[What the exercise asks]
Could you copy every line of the data that contains the word "image"?
= Beginning of Section =
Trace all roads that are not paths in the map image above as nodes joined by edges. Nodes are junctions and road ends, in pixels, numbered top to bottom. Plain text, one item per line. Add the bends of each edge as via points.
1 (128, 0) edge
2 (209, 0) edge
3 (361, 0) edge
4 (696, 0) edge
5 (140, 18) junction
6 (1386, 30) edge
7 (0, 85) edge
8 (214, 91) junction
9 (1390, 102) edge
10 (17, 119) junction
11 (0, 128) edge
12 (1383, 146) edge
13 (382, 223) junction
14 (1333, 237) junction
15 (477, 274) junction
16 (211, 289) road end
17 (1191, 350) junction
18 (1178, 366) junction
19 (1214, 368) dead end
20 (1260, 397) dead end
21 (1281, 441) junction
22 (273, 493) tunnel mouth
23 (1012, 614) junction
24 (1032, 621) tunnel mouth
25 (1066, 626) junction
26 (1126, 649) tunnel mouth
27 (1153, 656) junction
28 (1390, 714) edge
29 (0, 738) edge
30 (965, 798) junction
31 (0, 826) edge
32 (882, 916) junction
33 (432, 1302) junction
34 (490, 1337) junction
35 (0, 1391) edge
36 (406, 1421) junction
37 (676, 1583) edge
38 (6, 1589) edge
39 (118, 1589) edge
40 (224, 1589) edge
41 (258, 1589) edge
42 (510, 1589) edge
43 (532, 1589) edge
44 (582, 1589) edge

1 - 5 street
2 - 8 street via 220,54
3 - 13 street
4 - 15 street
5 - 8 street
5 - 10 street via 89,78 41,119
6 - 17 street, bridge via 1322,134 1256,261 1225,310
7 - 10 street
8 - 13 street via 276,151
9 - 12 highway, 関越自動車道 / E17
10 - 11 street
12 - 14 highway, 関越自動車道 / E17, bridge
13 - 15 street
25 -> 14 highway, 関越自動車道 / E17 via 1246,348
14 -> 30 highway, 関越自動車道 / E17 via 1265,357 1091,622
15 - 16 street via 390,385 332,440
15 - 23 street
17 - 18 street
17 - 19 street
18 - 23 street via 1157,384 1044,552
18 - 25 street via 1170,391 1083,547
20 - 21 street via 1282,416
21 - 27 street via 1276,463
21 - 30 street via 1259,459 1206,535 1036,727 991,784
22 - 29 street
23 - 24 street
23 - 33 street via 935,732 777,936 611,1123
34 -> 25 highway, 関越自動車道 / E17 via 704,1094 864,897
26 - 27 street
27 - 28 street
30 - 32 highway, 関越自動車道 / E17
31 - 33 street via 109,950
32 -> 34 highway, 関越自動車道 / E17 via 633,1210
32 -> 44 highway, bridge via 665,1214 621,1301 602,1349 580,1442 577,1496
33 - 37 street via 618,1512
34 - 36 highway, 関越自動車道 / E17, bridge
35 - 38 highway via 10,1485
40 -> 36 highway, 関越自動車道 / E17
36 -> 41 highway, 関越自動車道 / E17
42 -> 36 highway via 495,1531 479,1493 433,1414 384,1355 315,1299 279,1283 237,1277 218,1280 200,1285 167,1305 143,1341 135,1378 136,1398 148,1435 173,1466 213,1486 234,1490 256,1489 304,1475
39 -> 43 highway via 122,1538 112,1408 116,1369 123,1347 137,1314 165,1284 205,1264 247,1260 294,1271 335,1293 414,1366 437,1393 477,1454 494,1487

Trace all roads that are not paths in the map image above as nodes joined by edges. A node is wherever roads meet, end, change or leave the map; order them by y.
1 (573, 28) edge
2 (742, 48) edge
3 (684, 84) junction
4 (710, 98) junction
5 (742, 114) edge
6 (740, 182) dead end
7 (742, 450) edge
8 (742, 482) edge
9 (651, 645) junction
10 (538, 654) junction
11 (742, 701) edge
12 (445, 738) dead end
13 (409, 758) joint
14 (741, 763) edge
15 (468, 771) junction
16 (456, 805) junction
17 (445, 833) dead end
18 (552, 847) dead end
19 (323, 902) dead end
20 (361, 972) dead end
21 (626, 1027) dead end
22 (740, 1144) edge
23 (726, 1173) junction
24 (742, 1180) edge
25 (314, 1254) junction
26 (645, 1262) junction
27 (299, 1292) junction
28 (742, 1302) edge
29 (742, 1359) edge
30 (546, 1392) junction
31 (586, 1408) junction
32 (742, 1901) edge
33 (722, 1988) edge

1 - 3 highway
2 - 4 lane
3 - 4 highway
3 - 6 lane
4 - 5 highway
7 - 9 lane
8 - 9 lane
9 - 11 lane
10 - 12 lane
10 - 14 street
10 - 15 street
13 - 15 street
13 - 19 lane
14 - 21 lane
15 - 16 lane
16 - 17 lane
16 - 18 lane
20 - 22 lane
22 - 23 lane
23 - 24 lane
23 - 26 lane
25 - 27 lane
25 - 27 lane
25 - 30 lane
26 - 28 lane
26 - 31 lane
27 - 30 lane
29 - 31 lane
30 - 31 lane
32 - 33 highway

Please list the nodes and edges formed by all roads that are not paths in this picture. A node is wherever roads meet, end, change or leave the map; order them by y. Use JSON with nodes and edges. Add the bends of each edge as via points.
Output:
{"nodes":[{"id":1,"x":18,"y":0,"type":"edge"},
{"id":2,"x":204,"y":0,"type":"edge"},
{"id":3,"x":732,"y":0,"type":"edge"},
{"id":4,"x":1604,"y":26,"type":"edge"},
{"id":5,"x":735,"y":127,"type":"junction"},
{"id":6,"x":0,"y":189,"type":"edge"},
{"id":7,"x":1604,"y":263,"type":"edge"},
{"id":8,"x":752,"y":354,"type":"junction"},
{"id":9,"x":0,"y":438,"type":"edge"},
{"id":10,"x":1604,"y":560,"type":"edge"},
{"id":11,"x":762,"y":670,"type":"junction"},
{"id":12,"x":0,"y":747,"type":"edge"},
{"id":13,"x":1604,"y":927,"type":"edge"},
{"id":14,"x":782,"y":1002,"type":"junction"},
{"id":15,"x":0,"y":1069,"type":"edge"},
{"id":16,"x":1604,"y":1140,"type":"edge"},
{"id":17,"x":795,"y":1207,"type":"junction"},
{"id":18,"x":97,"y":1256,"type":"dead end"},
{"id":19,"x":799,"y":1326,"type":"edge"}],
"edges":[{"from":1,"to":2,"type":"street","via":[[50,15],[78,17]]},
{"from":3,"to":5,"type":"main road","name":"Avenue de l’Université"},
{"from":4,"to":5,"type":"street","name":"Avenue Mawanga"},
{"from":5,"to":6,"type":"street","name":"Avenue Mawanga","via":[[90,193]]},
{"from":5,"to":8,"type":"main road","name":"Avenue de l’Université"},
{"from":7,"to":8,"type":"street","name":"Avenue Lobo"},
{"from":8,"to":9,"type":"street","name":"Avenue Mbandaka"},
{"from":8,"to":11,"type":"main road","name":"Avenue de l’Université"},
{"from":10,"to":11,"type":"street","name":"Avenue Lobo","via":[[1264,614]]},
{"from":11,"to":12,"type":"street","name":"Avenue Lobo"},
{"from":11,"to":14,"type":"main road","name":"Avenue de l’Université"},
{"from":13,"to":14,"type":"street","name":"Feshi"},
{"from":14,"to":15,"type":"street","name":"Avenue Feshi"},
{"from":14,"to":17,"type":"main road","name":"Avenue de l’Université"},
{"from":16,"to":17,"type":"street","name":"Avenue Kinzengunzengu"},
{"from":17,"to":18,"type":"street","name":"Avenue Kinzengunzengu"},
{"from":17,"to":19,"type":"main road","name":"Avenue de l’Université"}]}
= End of Section =
[Task answer]
Trace all roads that are not paths in the map image above as nodes joined by edges. Nodes are junctions and road ends, in pixels, numbered top to bottom. Plain text, one item per line. Add the bends of each edge as via points.
Trace all roads that are not paths in the map image above as nodes joined by edges. A node is wherever roads meet, end, change or leave the map; order them by y.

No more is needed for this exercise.